Records from a data collection:
-------------------------

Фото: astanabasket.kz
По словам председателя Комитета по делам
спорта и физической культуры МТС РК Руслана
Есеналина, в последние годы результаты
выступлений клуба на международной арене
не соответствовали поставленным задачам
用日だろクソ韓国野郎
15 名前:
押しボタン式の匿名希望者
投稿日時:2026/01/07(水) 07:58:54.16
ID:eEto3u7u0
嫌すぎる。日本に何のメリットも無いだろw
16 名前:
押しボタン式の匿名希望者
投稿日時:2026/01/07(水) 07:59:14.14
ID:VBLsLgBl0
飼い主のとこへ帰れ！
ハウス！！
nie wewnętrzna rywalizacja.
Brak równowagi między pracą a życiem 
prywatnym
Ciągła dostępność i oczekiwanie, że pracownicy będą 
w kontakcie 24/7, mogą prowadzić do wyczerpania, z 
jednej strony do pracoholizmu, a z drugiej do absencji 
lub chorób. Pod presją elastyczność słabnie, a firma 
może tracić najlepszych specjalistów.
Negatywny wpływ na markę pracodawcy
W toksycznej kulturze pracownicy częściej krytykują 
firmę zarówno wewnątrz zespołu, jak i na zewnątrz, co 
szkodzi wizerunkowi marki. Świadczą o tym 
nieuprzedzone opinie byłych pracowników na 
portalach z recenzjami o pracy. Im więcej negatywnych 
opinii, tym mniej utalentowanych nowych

-------------------------

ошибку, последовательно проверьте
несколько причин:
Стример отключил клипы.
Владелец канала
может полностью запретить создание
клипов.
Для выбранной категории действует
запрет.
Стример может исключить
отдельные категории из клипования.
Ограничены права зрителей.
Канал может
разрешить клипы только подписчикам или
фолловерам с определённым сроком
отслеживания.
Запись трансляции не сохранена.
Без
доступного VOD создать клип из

-------------------------

* Directive *
Please give the rows again, starting with the line with "Фото: astanabasket.kz" and going on through the line with "w kontakcie 24/7, mogą", and substitute "команды" for "клуба" while keeping everything else unchanged.

* Answer to this exercise *
Фото: astanabasket.kz
По словам председателя Комитета по делам
спорта и физической культуры МТС РК Руслана
Есеналина, в последние годы результаты
выступлений команды на международной арене
не соответствовали поставленным задачам
用日だろクソ韓国野郎
15 名前:
押しボタン式の匿名希望者
投稿日時:2026/01/07(水) 07:58:54.16
ID:eEto3u7u0
嫌すぎる。日本に何のメリットも無いだろw
16 名前:
押しボタン式の匿名希望者
投稿日時:2026/01/07(水) 07:59:14.14
ID:VBLsLgBl0
飼い主のとこへ帰れ！
ハウス！！
nie wewnętrzna rywalizacja.
Brak równowagi między pracą a życiem 
prywatnym
Ciągła dostępność i oczekiwanie, że pracownicy będą 
w kontakcie 24/7, mogą prowadzić do wyczerpania, z 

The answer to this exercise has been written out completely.